** START Source records **
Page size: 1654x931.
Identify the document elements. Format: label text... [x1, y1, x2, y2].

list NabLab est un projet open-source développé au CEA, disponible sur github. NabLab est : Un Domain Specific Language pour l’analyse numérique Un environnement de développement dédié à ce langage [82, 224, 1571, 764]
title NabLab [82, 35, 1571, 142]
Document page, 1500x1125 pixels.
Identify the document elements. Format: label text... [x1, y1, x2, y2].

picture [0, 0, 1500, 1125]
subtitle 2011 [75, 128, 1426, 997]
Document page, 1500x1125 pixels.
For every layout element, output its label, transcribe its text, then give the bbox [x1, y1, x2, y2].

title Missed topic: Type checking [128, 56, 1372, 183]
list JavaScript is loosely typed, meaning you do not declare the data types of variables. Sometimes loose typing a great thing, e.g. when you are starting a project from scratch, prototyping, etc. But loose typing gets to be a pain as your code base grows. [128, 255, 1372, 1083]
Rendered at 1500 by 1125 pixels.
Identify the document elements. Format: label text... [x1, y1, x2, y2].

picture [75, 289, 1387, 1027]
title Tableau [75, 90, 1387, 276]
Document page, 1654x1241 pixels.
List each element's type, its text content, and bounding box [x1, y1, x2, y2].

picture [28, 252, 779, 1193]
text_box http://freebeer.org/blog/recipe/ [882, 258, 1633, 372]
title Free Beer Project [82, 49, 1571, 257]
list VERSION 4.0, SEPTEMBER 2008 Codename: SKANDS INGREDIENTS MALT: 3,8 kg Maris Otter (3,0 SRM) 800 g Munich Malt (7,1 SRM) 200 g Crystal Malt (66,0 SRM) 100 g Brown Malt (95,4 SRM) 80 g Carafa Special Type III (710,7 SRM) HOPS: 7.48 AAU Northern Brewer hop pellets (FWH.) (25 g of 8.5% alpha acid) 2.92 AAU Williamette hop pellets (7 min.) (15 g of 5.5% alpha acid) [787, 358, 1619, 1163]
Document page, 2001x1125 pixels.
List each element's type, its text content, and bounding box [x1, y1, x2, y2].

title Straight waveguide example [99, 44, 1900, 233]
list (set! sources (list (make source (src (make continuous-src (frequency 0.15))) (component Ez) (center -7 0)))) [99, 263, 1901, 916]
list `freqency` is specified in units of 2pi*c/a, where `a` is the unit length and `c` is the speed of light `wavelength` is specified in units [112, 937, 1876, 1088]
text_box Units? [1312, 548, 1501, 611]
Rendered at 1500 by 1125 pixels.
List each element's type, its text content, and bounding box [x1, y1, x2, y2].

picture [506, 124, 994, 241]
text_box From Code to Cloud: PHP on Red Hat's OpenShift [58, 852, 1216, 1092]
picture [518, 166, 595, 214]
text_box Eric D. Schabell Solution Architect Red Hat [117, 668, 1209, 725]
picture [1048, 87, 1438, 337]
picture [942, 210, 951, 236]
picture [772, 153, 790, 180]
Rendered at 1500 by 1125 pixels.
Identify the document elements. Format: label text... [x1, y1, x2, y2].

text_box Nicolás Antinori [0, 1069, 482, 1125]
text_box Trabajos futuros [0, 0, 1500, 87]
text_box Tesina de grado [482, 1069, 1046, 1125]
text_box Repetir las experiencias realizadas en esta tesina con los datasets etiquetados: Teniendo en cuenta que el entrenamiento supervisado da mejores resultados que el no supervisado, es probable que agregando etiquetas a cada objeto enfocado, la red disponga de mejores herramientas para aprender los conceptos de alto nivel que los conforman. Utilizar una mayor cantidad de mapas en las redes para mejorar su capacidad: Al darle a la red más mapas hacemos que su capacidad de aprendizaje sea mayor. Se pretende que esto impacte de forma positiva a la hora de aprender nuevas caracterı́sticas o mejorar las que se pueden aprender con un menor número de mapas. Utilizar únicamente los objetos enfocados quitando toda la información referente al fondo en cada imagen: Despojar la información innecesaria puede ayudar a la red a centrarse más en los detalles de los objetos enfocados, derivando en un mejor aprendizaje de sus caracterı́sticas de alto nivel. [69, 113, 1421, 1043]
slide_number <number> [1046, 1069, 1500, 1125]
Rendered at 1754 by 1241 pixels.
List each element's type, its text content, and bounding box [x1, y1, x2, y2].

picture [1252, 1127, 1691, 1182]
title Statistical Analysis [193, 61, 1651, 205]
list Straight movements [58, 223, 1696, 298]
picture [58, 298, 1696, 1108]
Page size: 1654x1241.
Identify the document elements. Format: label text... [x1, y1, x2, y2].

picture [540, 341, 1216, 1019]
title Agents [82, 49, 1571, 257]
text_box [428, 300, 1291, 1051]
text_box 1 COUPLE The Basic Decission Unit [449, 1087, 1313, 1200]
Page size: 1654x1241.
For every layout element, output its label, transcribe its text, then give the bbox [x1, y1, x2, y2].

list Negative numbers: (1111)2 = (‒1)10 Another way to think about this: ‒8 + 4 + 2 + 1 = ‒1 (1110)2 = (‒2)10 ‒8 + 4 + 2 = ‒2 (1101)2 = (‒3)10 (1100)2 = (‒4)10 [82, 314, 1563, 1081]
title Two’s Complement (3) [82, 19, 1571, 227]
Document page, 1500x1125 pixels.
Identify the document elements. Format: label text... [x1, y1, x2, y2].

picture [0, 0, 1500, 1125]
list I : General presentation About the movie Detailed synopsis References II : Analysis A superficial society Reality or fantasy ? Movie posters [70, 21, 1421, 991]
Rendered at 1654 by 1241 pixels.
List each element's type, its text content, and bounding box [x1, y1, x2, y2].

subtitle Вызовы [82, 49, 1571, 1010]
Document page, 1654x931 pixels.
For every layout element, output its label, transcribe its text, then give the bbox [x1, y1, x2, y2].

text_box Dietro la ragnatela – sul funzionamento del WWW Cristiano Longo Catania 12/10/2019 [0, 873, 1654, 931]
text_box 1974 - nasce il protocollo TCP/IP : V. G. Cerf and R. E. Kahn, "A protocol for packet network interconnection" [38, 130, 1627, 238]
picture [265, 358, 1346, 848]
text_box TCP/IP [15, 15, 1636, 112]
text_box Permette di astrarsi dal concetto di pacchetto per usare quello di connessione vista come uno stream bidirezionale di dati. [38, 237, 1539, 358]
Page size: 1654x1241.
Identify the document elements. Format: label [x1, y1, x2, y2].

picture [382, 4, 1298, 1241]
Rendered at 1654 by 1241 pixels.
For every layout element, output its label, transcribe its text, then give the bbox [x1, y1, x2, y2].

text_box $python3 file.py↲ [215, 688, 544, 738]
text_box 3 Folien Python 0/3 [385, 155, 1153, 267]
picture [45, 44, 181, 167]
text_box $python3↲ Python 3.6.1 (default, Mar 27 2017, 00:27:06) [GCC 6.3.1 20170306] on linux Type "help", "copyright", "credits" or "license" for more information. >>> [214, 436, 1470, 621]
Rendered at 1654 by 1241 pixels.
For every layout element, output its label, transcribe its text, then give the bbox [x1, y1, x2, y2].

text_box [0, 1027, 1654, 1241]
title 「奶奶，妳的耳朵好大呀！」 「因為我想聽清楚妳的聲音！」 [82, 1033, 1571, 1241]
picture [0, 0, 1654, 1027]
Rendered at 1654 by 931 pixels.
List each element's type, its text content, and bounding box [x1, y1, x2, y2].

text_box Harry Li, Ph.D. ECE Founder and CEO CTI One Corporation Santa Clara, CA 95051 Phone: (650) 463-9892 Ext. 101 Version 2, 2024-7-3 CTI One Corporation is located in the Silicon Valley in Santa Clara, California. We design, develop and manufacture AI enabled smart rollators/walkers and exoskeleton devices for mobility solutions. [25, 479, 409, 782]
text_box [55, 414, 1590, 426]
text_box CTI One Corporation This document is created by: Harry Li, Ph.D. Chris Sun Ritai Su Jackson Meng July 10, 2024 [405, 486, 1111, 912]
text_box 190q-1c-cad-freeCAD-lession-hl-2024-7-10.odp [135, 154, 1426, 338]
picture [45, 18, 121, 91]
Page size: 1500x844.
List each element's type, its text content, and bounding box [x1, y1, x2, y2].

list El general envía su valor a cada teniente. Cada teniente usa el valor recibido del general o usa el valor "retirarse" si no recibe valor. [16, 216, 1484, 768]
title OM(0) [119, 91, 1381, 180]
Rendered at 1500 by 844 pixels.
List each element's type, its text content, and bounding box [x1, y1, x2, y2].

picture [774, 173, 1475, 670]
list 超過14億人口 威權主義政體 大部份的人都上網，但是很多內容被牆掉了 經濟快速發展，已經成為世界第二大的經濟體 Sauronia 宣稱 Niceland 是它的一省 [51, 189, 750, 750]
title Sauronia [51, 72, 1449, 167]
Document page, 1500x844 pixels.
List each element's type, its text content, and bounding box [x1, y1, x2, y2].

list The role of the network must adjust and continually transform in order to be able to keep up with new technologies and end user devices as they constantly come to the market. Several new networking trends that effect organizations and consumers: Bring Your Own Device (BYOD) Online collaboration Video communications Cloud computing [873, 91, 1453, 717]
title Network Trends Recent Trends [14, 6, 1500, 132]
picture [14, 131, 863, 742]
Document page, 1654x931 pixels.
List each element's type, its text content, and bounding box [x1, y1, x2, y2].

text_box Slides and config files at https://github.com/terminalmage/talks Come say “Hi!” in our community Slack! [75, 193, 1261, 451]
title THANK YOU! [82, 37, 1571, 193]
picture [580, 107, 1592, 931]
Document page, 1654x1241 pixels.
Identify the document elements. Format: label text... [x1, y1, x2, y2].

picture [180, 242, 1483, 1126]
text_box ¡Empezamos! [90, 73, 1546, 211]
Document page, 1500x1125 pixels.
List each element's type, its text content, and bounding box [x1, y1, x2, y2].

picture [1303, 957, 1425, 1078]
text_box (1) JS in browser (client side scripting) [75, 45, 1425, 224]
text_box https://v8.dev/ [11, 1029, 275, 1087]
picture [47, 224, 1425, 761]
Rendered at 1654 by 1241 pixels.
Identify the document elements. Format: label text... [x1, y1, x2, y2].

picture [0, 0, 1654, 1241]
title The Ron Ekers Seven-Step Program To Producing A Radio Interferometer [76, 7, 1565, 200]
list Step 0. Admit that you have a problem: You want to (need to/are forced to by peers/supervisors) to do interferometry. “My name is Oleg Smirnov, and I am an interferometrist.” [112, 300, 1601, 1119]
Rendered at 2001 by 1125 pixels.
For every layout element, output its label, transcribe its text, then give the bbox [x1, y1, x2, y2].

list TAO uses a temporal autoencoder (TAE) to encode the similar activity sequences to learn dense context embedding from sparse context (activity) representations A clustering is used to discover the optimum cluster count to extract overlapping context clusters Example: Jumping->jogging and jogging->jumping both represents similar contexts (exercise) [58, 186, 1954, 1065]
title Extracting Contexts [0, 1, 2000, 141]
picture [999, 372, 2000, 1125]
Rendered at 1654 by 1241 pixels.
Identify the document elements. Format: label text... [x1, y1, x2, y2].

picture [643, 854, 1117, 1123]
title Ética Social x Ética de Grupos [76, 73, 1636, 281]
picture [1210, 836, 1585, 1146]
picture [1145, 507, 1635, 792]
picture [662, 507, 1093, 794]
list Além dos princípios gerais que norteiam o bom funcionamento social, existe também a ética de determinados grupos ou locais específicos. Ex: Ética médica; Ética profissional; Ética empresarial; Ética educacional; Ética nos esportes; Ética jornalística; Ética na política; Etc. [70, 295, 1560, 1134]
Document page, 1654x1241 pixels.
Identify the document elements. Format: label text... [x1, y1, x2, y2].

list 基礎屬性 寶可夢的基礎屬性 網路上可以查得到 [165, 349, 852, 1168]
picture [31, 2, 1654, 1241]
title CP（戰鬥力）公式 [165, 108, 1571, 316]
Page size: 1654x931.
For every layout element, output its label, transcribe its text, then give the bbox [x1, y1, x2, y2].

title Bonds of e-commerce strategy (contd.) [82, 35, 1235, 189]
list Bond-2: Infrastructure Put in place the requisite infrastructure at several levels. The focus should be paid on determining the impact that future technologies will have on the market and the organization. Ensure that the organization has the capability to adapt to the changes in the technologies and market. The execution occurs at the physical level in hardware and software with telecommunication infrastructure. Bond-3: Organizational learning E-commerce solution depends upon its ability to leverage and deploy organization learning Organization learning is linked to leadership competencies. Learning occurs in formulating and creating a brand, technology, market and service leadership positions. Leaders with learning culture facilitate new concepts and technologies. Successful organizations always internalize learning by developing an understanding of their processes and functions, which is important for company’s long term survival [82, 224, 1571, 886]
** END Source records **
Edit the lines starting at the beginning of the material and ending at the line that contains "list VERSION 4.0, SEPTEMBER". Replace "pixels" with "px" and leave everything else in those lines unchanged.

■ Correct answer:
Page size: 1654x931.
Identify the document elements. Format: label text... [x1, y1, x2, y2].

list NabLab est un projet open-source développé au CEA, disponible sur github. NabLab est : Un Domain Specific Language pour l’analyse numérique Un environnement de développement dédié à ce langage [82, 224, 1571, 764]
title NabLab [82, 35, 1571, 142]
Document page, 1500x1125 px.
Identify the document elements. Format: label text... [x1, y1, x2, y2].

picture [0, 0, 1500, 1125]
subtitle 2011 [75, 128, 1426, 997]
Document page, 1500x1125 px.
For every layout element, output its label, transcribe its text, then give the bbox [x1, y1, x2, y2].

title Missed topic: Type checking [128, 56, 1372, 183]
list JavaScript is loosely typed, meaning you do not declare the data types of variables. Sometimes loose typing a great thing, e.g. when you are starting a project from scratch, prototyping, etc. But loose typing gets to be a pain as your code base grows. [128, 255, 1372, 1083]
Rendered at 1500 by 1125 px.
Identify the document elements. Format: label text... [x1, y1, x2, y2].

picture [75, 289, 1387, 1027]
title Tableau [75, 90, 1387, 276]
Document page, 1654x1241 px.
List each element's type, its text content, and bounding box [x1, y1, x2, y2].

picture [28, 252, 779, 1193]
text_box http://freebeer.org/blog/recipe/ [882, 258, 1633, 372]
title Free Beer Project [82, 49, 1571, 257]
list VERSION 4.0, SEPTEMBER 2008 Codename: SKANDS INGREDIENTS MALT: 3,8 kg Maris Otter (3,0 SRM) 800 g Munich Malt (7,1 SRM) 200 g Crystal Malt (66,0 SRM) 100 g Brown Malt (95,4 SRM) 80 g Carafa Special Type III (710,7 SRM) HOPS: 7.48 AAU Northern Brewer hop pellets (FWH.) (25 g of 8.5% alpha acid) 2.92 AAU Williamette hop pellets (7 min.) (15 g of 5.5% alpha acid) [787, 358, 1619, 1163]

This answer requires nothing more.